Deux personnalités de la bande dessinée Disney échangeaient leurs expériences et répondaient au public. Et si Ulrich Schröder, dessinateur et conseiller éditorial de la collection Disney chez Glénat a évoqué brièvement son travail, c’est surtout Keno Don Rosa, auteur de La Jeunesse de Picsou et « légende vivante » pour les amateurs d’histoires de Donald et Picsou qui s’est exprimé lors de cette rencontre, à l’occasion de l’hommage qui lui était rendu et de la réédition de son œuvre aux éditions Glénat.

 

Ulrich Schröder, le fan devenu dessinateur

Jeune, Ulrich Schröder adorait les bande dessinées Disney mettant en scène Picsou et Donald.
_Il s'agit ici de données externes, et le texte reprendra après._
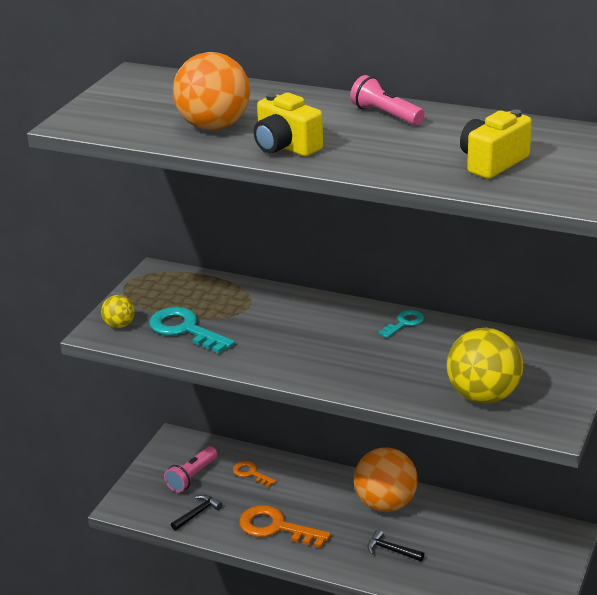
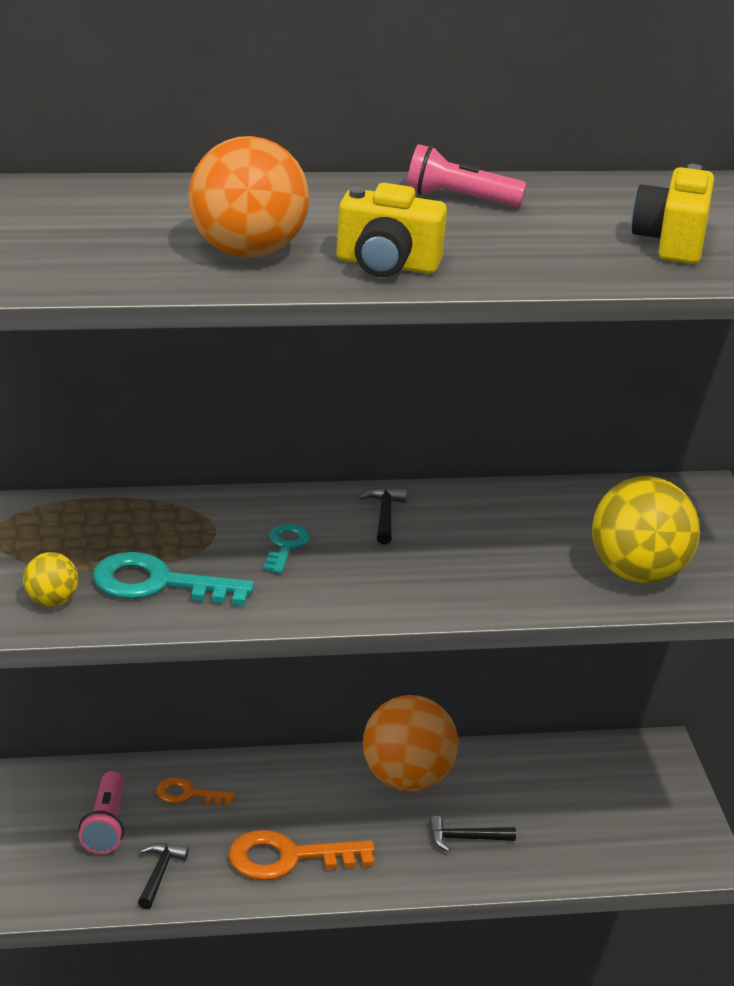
camera: 35 degrees left, 0 degrees up
(355, 322) = (385, 516): none -> black hammer
(404, 323) = (449, 502): turquoise key -> turquoise key (286, 546)

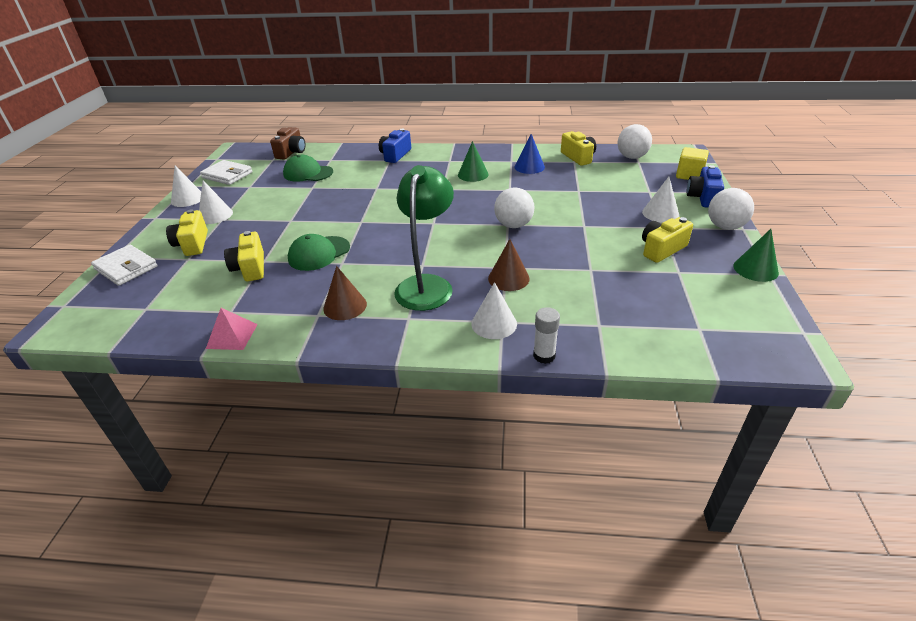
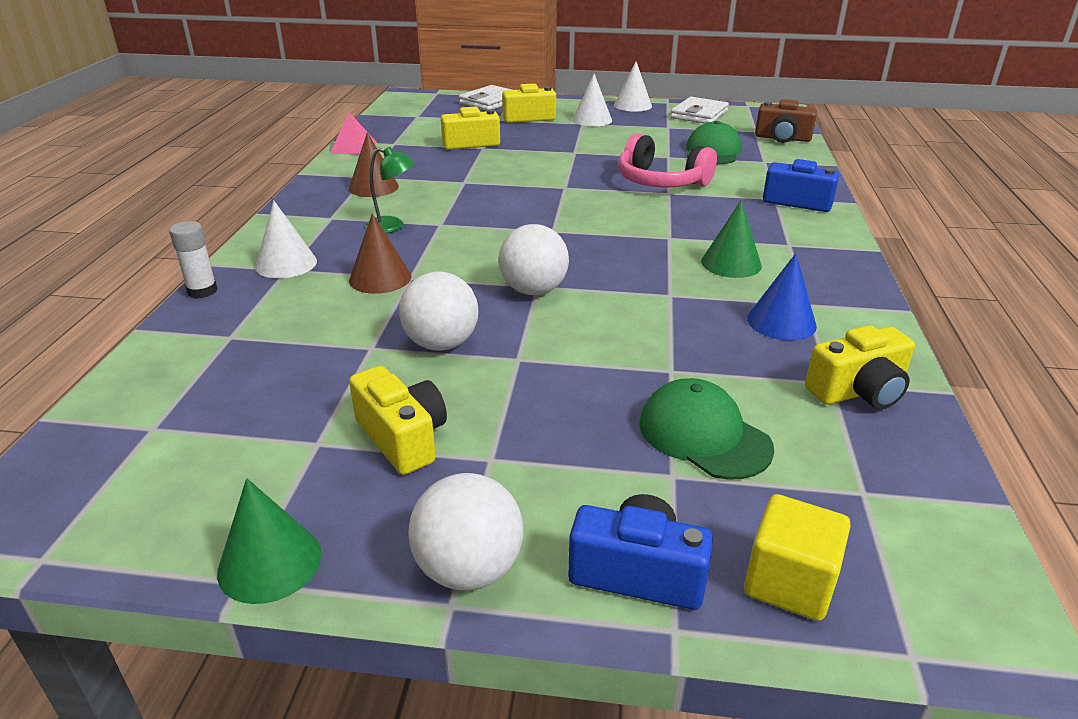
camera: 90 degrees right, 5 degrees down
(319, 253) = (489, 170): green cap -> green cap (704, 435)
(358, 190) = (660, 182): none -> pink headphones
(427, 285) = (392, 226): green lamp -> green lamp, size x0.50
(631, 157) = (894, 485): white ball -> white ball (441, 344)
(660, 213) = (554, 469): white cone -> none

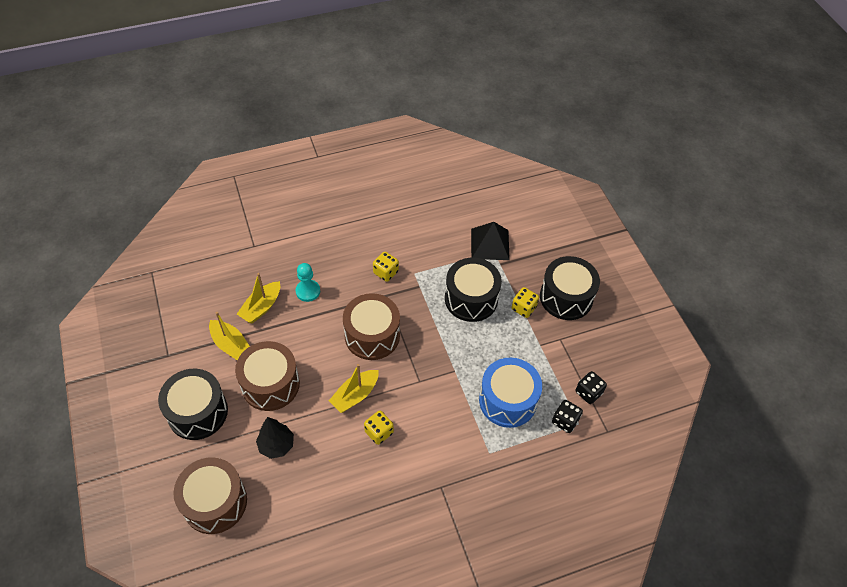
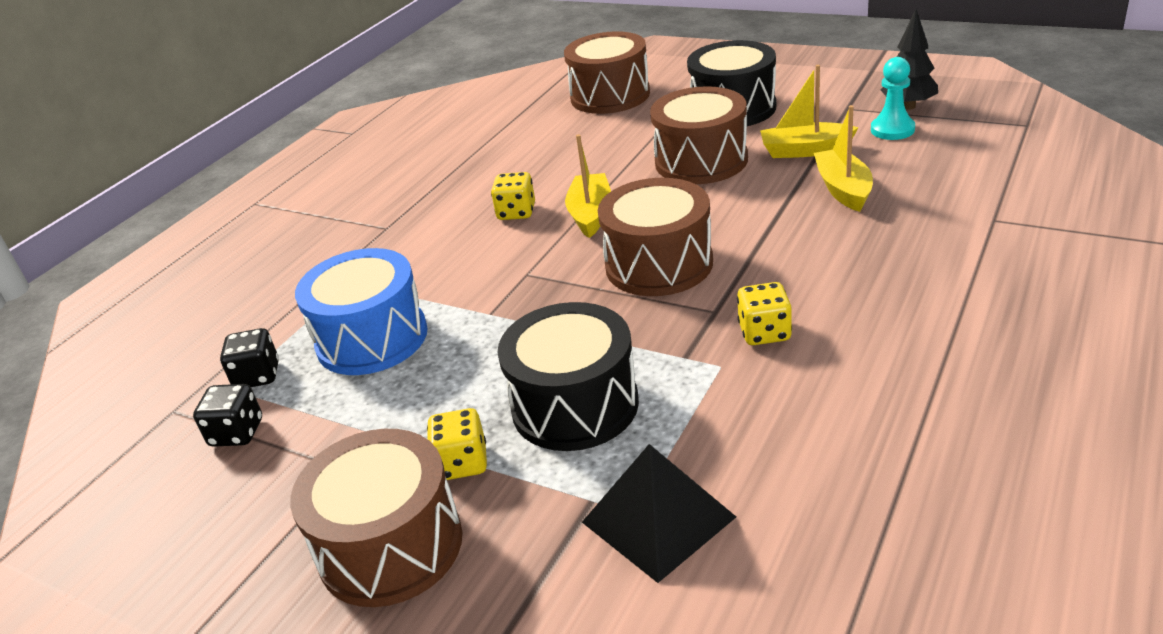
camera: 145 degrees right, 20 degrees down
(276, 445) = (614, 143): black tree -> black tree (908, 106)
(308, 291) = (824, 238): turquoise pawn -> turquoise pawn (892, 130)
(566, 297) = (390, 546): black drum -> brown drum

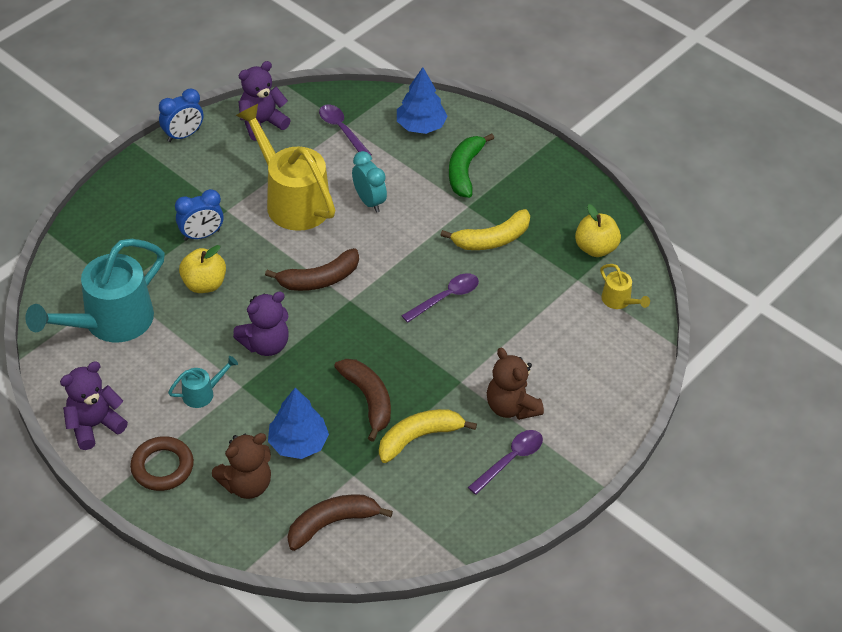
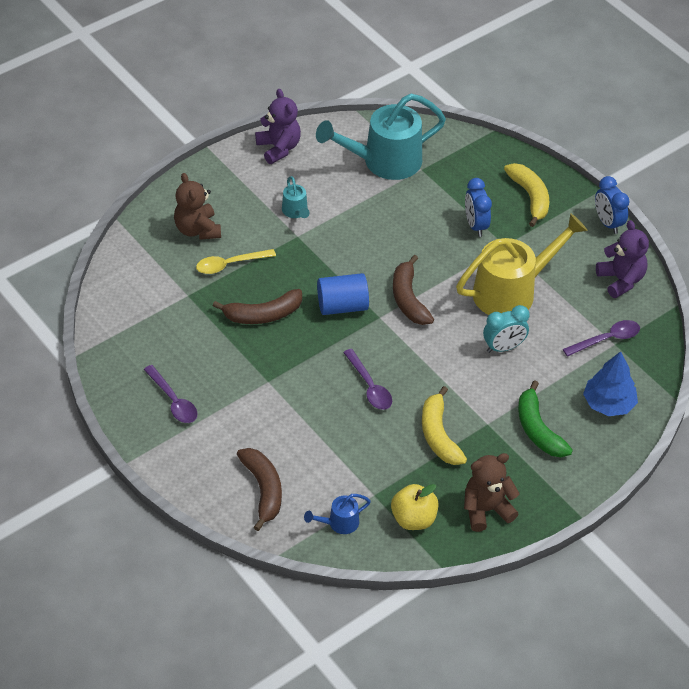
camera: 100 degrees right, 0 degrees up
(109, 323) = (383, 162): turquoise watering can -> turquoise watering can turned 75 degrees counterclockwise
(162, 467) = (228, 183): brown ring -> none
(204, 284) = (416, 222): yellow apple -> none
(265, 344) = (339, 255): purple teddy bear -> none
(298, 443) = (229, 265): blue tree -> yellow spoon
(332, 523) = (145, 276): brown banana -> brown banana (263, 490)
(341, 332) = (342, 306): none -> blue cylinder
(419, 438) = (214, 342): yellow banana -> yellow banana (530, 197)
(465, 171) = (538, 429): green banana -> green banana turned 135 degrees counterclockwise
(511, 407) = (230, 412): brown teddy bear -> brown teddy bear (486, 510)
(619, 301) = (339, 523): yellow watering can -> blue watering can

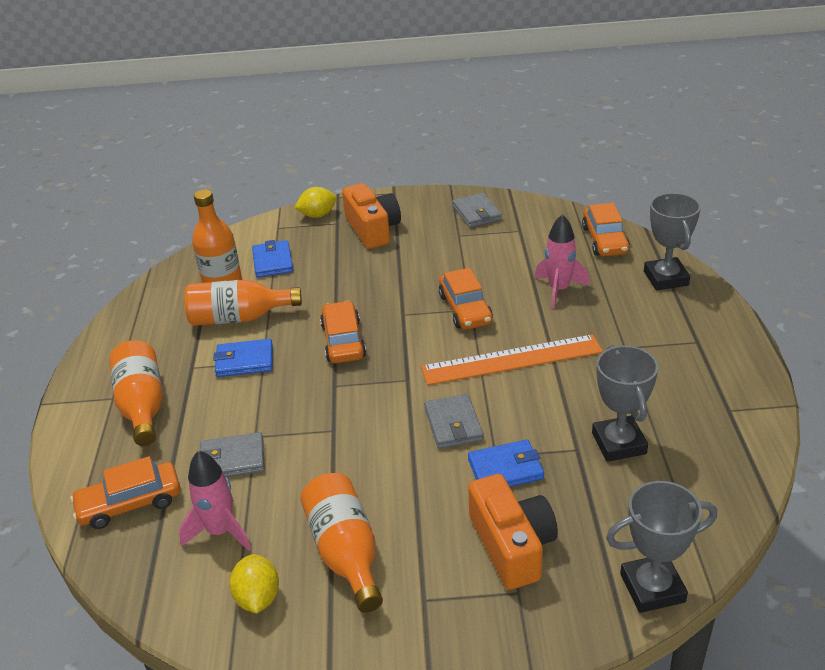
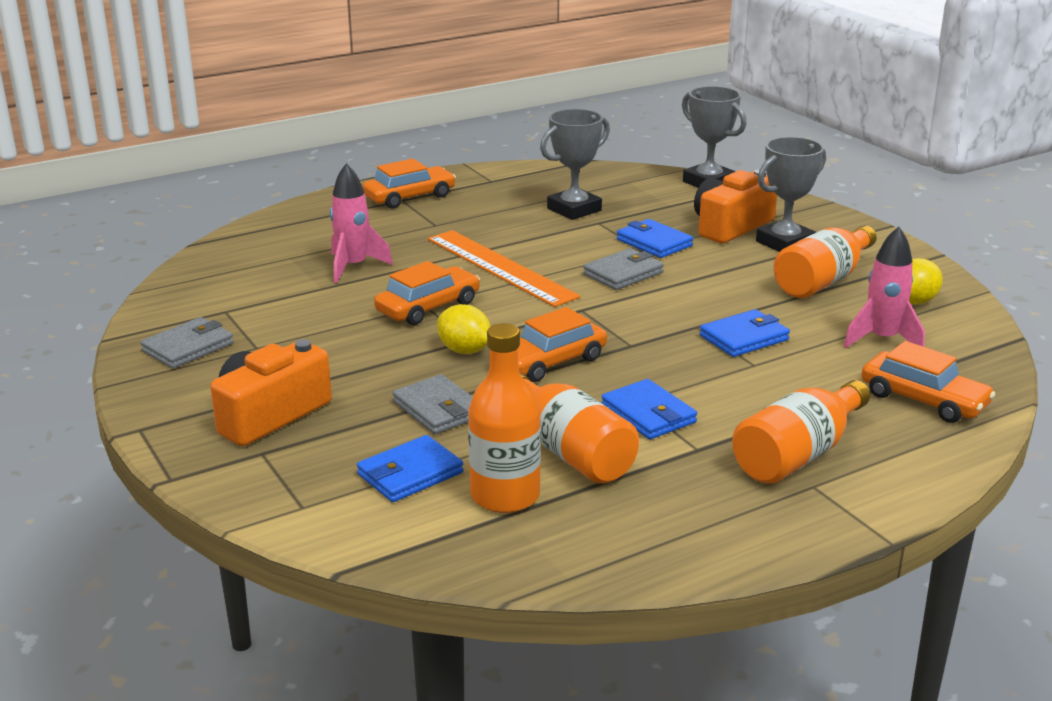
camera: 120 degrees left, 10 degrees down
(232, 459) = (799, 365): grey wallet -> grey wallet (438, 409)
(294, 448) = (744, 338): none -> blue wallet
(317, 215) = (243, 479): yellow lemon -> yellow lemon (465, 350)
(604, 240) = (228, 260): orange car -> orange car (410, 197)
(666, 278) = (297, 223): grey trophy -> grey trophy (784, 243)

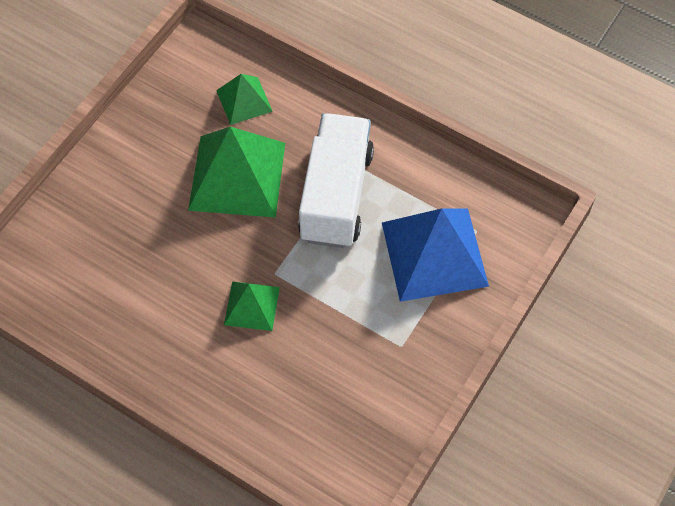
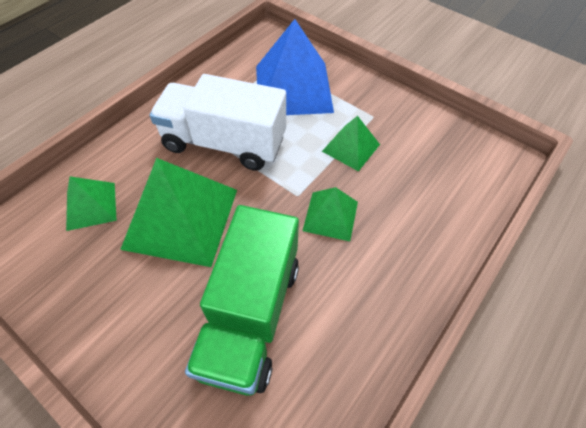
camera: 85 degrees left, 5 degrees down
(144, 248) = (250, 315): none -> green truck
(346, 322) = (351, 148): none -> green pyramid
Mais elles n’étaient pas signées au départ, et c’est grâce au style si particulier et à la qualité de certaines d’entre elles qu’il lui a été possible de savoir au fond de lui que ses histoires préférées étaient issues du même auteur dont il en apprendra le nom plus tard. À l’âge de 16 ans, il écrivit une lettre à Carl Barks. Suite à cela, il le rencontra. Cette entrevue conditionna sa vocation : il serait dessinateur de bande dessinée… pour Disney. Membre d’un club centré sur Donald, il commença à réaliser quelques dessins pour le fanzine édité par l’association avant d’être engagé chez Disney. Son rêve s’est réalisé. Aujourd’hui, il travaille en libéral et se consacre surtout aux illustrations de couvertures pour diverses publications Disney, et à la réalisation d’affiches…comme par exemple, celle de l’exposition présentée à Angoulême.

Il est également conseiller éditorial de la collection Disney chez Glénat et s’occupe de l’exhaustive réédition des œuvres de Carl Barks centrées sur les fameux canards de Donaldville…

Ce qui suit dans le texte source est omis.